▶ **THE TASK**
Retype every entry below word for word, omitting the pictures.

▶ **Figure understanding tasks**
%%
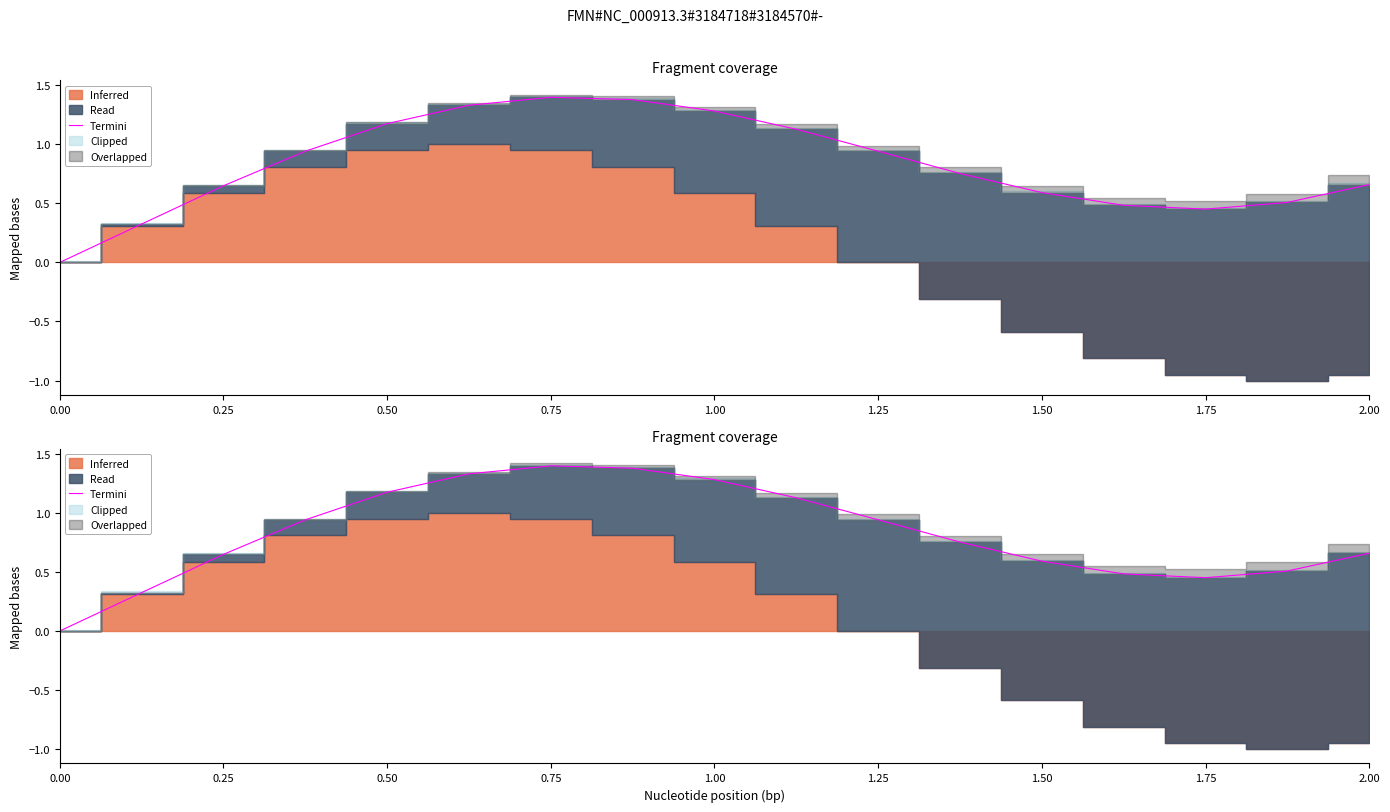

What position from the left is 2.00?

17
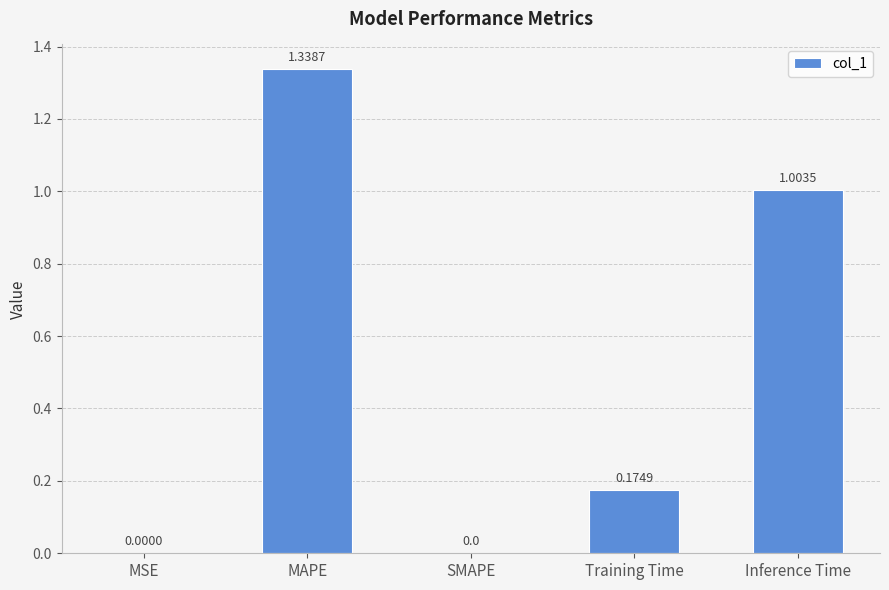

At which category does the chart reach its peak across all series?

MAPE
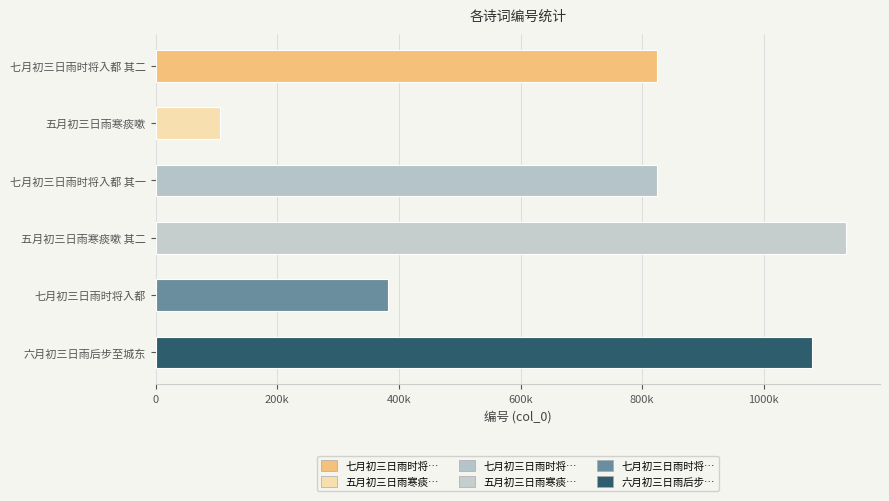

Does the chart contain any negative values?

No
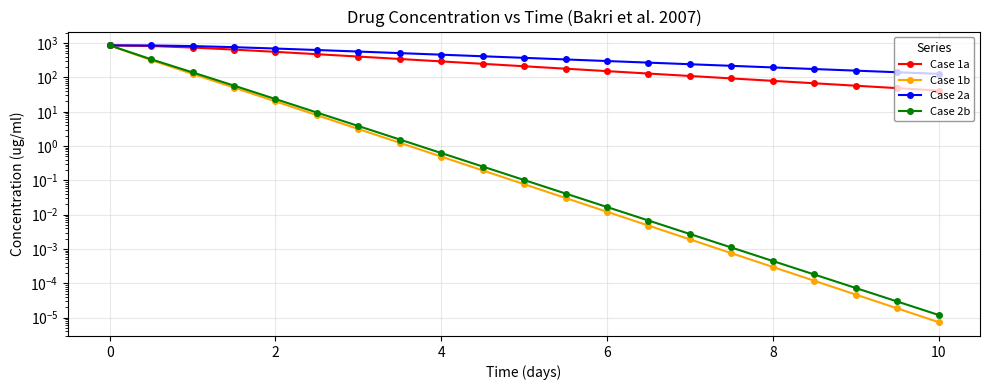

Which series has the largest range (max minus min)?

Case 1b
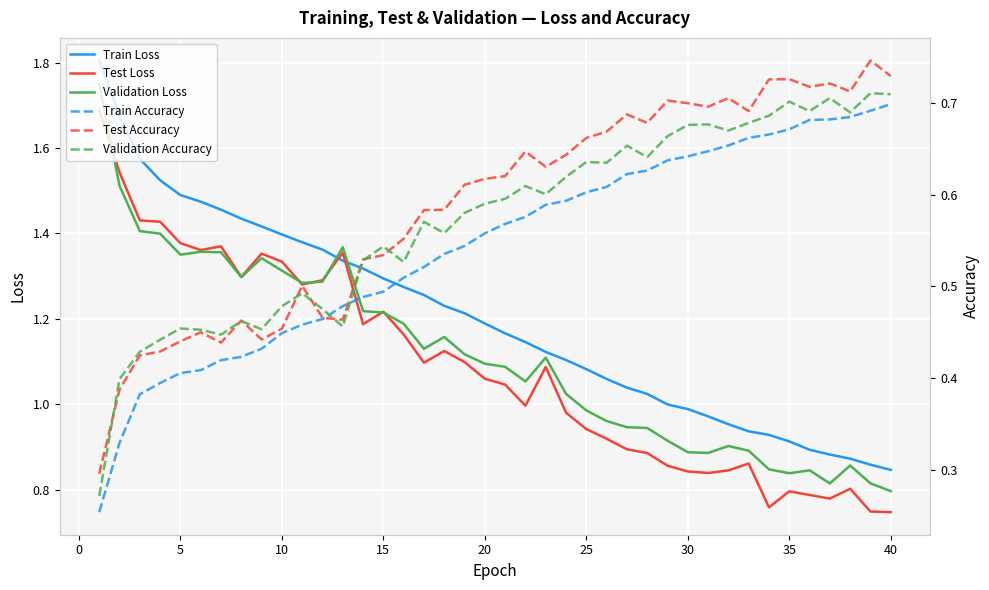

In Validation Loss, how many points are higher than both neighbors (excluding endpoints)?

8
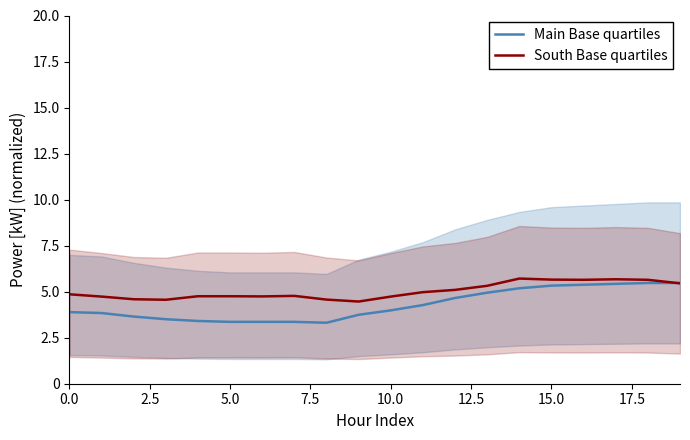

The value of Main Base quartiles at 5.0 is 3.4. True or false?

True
%%
▶ **TASK ANSWER**
What position from the left is 2.00?

17

At which category does the chart reach its peak across all series?

MAPE

Does the chart contain any negative values?

No

Which series has the largest range (max minus min)?

Case 1b

In Validation Loss, how many points are higher than both neighbors (excluding endpoints)?

8

The value of Main Base quartiles at 5.0 is 3.4. True or false?

True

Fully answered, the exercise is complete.